As for his refusal to eat red meat, Palance told the Morning Call: "I've got so many cattle that I didn't want to feel like I was eating them.... Because if you walk amongst the cattle, occasionally you'll find that you have a friend.... These little ones -- they'll run after you like a dog.... "
The celluloid tough guy, at 6 feet 3 and 200 pounds, grew up in coal-mining country but had no intention of becoming a miner. He attended the University of North Carolina on a football scholarship and dropped out to try boxing.
He had a 12-2 record as a professional boxer, and by the 1940s he was making $200 a fight, The Times reported in 1995.
"Then I thought, 'You must be nuts to get your head beat in for $200.' The theater seemed a lot more appealing," Palance told The Times.
When World War II came, he served in the Army Air Forces. A bomber pilot who had seen little action, he was at the controls when his plane lost an engine and slammed nose-first into the ground. He suffered severe head injuries and required extensive facial reconstruction.
"There are some moments you never get over," Palance said in 1995. "That was one of them."

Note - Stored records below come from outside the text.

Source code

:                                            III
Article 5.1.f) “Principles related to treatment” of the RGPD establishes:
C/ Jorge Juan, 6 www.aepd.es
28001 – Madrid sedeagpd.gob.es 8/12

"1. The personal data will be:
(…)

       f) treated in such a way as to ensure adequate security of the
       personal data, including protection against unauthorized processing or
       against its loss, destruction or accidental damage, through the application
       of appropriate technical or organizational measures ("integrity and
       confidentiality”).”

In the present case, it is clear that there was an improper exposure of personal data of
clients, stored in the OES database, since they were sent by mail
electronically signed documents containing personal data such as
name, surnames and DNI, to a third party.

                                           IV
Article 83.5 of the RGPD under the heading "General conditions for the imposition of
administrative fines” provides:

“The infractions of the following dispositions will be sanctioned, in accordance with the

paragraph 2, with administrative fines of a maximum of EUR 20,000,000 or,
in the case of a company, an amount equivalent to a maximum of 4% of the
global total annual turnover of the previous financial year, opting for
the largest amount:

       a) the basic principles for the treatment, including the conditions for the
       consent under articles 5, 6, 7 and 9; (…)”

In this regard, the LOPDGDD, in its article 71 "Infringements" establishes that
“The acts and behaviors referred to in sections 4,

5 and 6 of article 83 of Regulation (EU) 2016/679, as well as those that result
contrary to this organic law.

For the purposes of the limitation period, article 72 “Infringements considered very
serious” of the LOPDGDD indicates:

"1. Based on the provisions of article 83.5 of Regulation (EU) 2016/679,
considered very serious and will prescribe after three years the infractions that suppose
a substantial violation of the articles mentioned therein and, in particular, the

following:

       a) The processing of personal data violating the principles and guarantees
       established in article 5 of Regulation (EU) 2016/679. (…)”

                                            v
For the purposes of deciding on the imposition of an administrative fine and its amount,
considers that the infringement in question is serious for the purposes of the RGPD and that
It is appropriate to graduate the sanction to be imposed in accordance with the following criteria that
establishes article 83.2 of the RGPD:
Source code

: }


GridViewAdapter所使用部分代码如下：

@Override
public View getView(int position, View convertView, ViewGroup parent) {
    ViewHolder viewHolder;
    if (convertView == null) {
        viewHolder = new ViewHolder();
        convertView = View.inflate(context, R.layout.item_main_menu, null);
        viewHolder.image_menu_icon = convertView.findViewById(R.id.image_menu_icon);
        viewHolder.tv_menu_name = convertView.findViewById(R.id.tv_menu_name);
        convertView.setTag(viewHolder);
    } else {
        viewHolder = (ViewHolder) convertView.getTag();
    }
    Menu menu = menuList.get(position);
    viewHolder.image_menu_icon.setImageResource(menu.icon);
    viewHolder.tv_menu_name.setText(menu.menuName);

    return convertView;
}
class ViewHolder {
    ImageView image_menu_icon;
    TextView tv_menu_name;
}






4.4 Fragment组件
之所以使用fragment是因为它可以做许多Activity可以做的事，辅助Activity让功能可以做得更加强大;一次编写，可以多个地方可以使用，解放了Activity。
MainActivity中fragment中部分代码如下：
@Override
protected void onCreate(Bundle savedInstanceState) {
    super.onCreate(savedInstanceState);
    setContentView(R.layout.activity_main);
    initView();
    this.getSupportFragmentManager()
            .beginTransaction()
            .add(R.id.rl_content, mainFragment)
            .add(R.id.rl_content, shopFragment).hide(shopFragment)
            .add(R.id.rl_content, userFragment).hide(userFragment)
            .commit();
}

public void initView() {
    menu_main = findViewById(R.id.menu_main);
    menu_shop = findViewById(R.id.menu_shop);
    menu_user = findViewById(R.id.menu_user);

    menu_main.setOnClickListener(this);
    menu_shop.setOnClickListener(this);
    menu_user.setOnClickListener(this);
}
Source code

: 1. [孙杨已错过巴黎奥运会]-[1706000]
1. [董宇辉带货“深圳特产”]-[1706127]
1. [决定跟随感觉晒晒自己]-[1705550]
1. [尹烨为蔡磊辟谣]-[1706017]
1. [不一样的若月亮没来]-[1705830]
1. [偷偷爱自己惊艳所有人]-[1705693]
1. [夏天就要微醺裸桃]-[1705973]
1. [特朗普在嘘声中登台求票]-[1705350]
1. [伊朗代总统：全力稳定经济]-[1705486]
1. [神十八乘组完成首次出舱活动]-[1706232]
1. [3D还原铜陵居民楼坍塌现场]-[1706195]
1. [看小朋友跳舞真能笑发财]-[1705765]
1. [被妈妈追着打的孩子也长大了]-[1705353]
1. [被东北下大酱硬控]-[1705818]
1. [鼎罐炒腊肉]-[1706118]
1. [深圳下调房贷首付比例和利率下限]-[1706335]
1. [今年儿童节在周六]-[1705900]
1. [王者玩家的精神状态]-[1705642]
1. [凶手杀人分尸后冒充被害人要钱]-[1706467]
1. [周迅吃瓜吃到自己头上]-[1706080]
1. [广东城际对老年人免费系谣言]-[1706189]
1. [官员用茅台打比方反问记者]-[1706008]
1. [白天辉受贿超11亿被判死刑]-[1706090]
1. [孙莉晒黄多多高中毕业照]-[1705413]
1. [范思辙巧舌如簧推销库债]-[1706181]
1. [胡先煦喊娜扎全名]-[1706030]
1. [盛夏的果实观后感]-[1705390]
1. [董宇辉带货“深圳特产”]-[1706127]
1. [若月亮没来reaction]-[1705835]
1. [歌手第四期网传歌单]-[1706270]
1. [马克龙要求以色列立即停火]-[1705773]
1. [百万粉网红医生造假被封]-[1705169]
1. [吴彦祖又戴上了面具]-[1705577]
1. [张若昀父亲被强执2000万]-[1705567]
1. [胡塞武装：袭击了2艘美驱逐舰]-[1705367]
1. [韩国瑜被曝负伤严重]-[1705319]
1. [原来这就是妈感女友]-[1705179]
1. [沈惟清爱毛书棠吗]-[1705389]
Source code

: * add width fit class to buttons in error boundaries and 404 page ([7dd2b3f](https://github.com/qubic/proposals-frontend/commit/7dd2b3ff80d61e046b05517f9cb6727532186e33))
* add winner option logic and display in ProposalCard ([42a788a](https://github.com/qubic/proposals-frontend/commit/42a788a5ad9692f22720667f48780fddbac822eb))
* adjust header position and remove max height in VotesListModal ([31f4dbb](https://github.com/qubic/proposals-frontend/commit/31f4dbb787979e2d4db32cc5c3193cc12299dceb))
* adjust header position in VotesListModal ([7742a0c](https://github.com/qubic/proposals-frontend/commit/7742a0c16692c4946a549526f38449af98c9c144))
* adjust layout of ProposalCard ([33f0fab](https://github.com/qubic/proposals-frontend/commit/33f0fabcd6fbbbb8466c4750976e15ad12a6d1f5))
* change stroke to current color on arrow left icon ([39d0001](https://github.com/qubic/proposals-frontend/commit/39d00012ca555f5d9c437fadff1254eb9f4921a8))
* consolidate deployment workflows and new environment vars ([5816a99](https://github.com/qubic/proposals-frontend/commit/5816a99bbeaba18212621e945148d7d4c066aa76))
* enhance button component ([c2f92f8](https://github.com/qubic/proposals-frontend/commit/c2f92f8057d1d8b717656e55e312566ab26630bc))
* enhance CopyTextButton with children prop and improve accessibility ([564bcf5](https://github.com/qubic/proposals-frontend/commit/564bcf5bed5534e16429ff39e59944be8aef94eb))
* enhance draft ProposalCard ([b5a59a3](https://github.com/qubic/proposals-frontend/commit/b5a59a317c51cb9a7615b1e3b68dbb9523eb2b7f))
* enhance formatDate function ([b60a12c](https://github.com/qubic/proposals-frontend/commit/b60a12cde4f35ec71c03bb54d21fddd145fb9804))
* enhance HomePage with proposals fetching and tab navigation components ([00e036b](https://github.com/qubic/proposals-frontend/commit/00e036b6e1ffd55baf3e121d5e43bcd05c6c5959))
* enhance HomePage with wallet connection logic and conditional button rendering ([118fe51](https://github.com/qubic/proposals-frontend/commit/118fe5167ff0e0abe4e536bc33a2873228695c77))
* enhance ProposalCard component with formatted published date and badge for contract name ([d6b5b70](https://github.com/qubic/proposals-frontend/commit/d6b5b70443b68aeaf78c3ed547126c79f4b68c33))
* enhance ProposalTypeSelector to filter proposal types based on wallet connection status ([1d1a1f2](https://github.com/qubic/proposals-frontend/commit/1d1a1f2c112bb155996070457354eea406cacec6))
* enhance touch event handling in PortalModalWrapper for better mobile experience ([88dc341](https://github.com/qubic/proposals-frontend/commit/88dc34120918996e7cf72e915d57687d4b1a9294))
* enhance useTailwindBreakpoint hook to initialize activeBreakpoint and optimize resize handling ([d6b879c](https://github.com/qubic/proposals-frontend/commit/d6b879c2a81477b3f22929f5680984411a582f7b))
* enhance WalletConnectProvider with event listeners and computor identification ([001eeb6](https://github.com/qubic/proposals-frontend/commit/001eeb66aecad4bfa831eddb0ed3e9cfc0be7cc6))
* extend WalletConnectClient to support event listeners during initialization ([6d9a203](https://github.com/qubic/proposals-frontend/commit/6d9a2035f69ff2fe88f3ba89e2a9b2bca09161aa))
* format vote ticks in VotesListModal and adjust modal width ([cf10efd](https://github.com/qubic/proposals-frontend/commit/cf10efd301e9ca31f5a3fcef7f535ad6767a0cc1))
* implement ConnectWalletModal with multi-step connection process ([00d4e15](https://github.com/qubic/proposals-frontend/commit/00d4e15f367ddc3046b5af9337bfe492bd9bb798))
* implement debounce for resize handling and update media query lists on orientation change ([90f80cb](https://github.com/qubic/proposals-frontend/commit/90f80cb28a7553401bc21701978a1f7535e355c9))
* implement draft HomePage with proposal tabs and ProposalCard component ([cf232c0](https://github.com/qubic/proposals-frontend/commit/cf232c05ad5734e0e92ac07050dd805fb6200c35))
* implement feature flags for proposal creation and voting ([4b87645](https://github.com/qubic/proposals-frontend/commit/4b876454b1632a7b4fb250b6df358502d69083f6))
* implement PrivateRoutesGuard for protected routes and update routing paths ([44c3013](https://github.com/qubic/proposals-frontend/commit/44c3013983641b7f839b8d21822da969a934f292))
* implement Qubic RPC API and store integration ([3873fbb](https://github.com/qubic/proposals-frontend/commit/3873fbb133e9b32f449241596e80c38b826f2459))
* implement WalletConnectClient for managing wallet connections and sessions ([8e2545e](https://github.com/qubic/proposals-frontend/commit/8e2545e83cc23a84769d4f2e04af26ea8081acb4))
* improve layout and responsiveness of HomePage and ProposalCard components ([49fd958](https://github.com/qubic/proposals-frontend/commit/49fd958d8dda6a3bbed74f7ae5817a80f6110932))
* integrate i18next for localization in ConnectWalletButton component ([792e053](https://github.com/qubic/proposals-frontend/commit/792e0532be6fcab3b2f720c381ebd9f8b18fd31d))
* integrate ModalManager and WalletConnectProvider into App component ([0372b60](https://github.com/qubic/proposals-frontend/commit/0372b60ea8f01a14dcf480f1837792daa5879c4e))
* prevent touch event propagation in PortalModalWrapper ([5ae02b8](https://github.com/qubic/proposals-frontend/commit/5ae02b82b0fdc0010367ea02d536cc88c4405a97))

After his discharge, he changed his last name to Palance and resumed his education at Stanford University, studying journalism. He became a sportswriter for the San Francisco Chronicle and worked for a radio station.
Unhappy with the $35-a-week journalist's pay, he took the advice of an actress friend and headed for Broadway. Within two weeks, Palance was in a play.
After appearing in such fare as "Temporary Island" and "The Vigil" and a stint as Marlon Brando's understudy in "A Streetcar Named Desire," he won a "most promising personality" award for his 1950 appearance in "Darkness at Noon."
His theatrical success helped him in Hollywood, where Palance made his film debut in director Elia Kazan's "Panic in the Streets" in 1950. Billed as Walter Palance, he portrayed a fugitive carrying the bubonic plague.
The role earned him a back-handed accolade from columnist Hedda Hopper, who described him as "a man who could play Frankenstein without makeup."
Within two years, he had earned his first Academy Award nomination, as the menacing actor husband of Joan Crawford's playwright in "Sudden Fear."
A year later, he was nominated again for being, in the words of film historian Leonard Maltin, "unforgettable in [the] role of the creepy hired gunslinger" Jack Wilson in "Shane."